Extract and rewrite image paths in Markdown files using Pandoc


More document manipulation tricks using pandoc! This time I’m using pandoc to change image paths in Markdown documents - very useful for example, when publishing Zettelkasten notes written in Markdown files to a blog.

pandoc X:\path\to\source.md -f markdown ---standalone  --resource-path= --resource-path=.;"X:\\path\\to\\parent\\folder\\\";"X:\\path\\to\\another\\folder\\" --extract-media=/img  t markdown_mmd+yaml_metadata_block -o X:\path\to\content\posts\target.md"

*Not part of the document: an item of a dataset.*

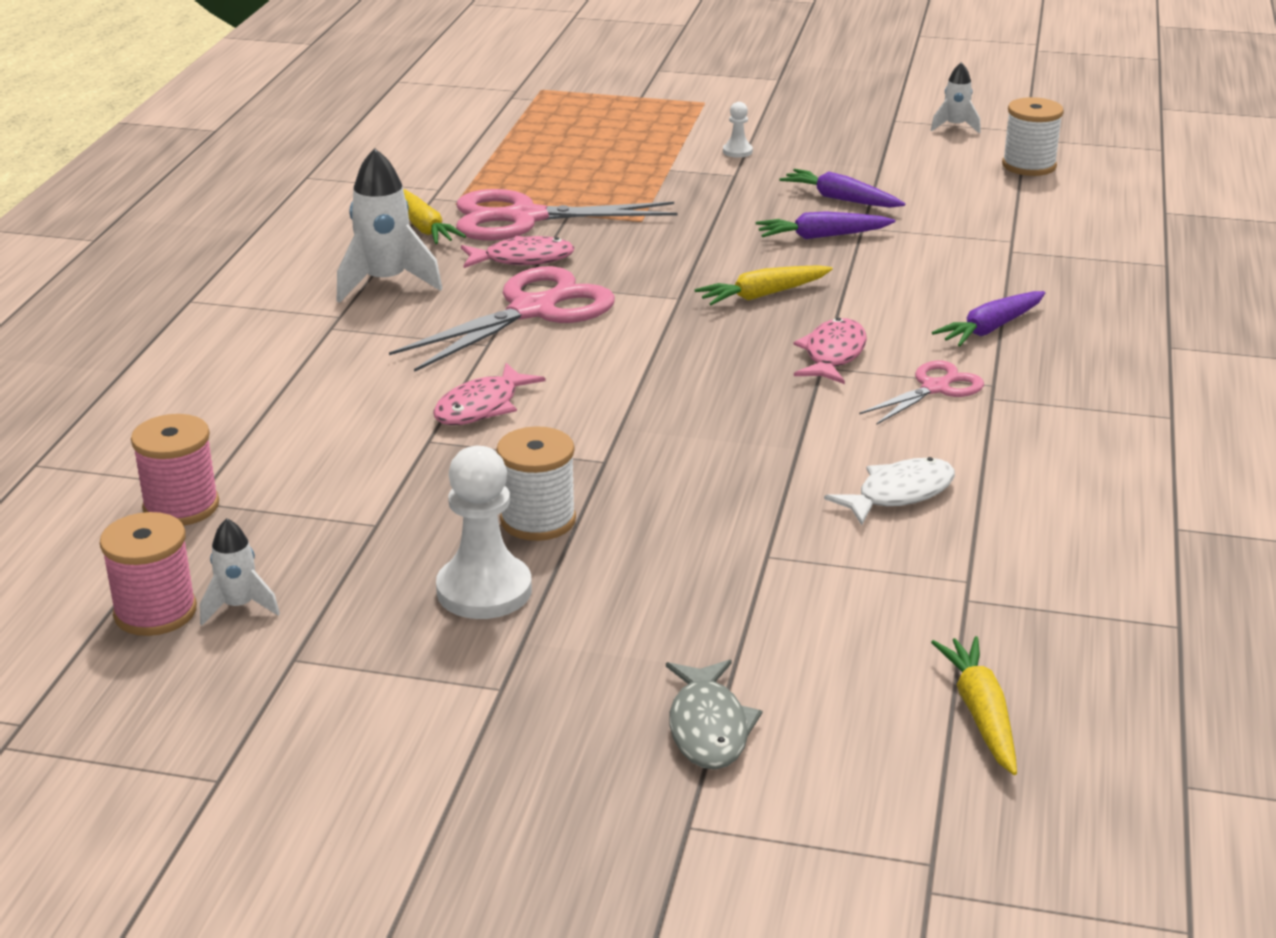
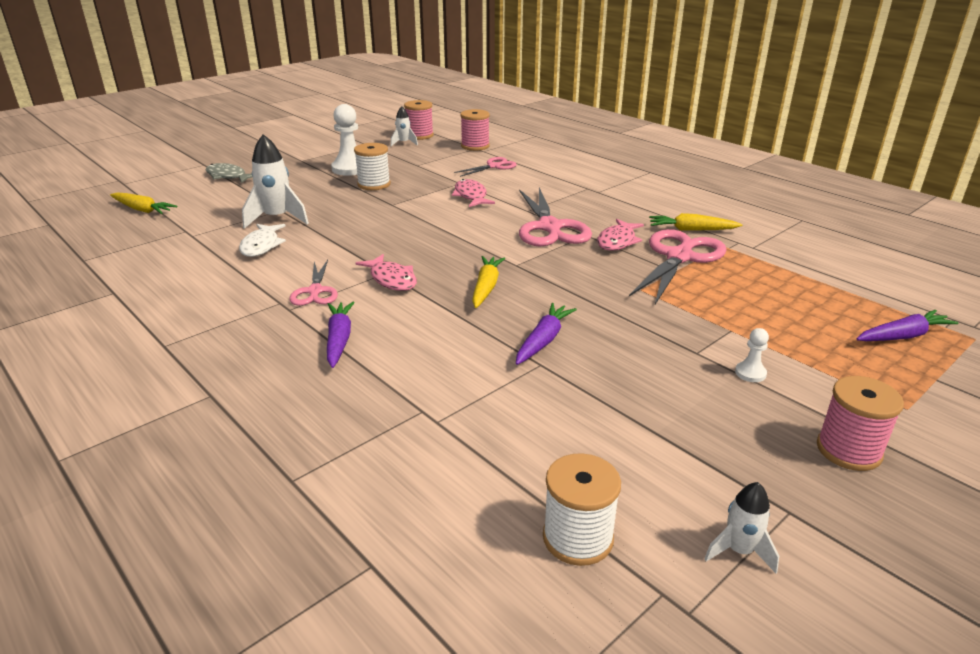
camera: 125 degrees right, 0 degrees up
white rocket [337,148,443,303] -> white rocket moved to [242,134,309,229]
purple carrot [779,169,906,208] -> purple carrot moved to [856,310,959,341]
none -> pink scissors [454,157,517,177]
none -> pink spool [817,376,904,471]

This will make pandoc search for linked images and place them in a folder named img using the file SHA as the filename. It will also change the link in the output markdown file to point to the new location - neat! Few things to watch out for:

  • The path specified in the --resource-path parameter must be to the parent folder of the folder where the images are stored. In other words, if the Markdown file has a image link ![](./images/pandoc.jpg) and the path to the images folder is X:\parent\folder\images, then the path specified in the --resource-path parameter would be X:\parent\folder. pandoc will automatically look for a folder name images in that path.
  • To include spaces in a path in Windows, you can use double quotes as long as you escape all back-slashes.
  • The parameter can only be specified once. So if you pass the parameter as --resource-path="X:\\path\\to\\parent\\folder\\" --resource-path="X:\\path\\to\\another\\folder\\" then pandoc will look for images only in X:\\path\\to\\another\\folder\\". Hence to specify multiple folders append paths to the same --resource-path parameter.
  • The path for --extract-media is tricky. It should be the path as per your website structure - so if images are served on the website from a /images path then this parameter should also be set to /images. However the tricky part is that pandoc then expects a folder called /images to be present in the local filesystem as well. This means that in Linux, pandoc will create a folder under the “/” partition and in Windows, pandoc will create a folder directly under “X:” where X: happens to be the drive within which pandoc is running when invoked. This can result in images not appearing the right folder location for your actual website structure in your local machine - the only way to overcome this is to create a symlink in the “/” or “X:” partition pointing to the right location.
  • By default pandoc looks in the current directory it is running in for images when no --resource-path is supplied but --extract-media is. However, that folder is not searched if you specify a folder using the --resource-path option, so you should manually include it by adding “.;” to the --resoruce-path parameter. Oh and remember to use the right path separator - “;” in Windows and “:” for Linux, macOS.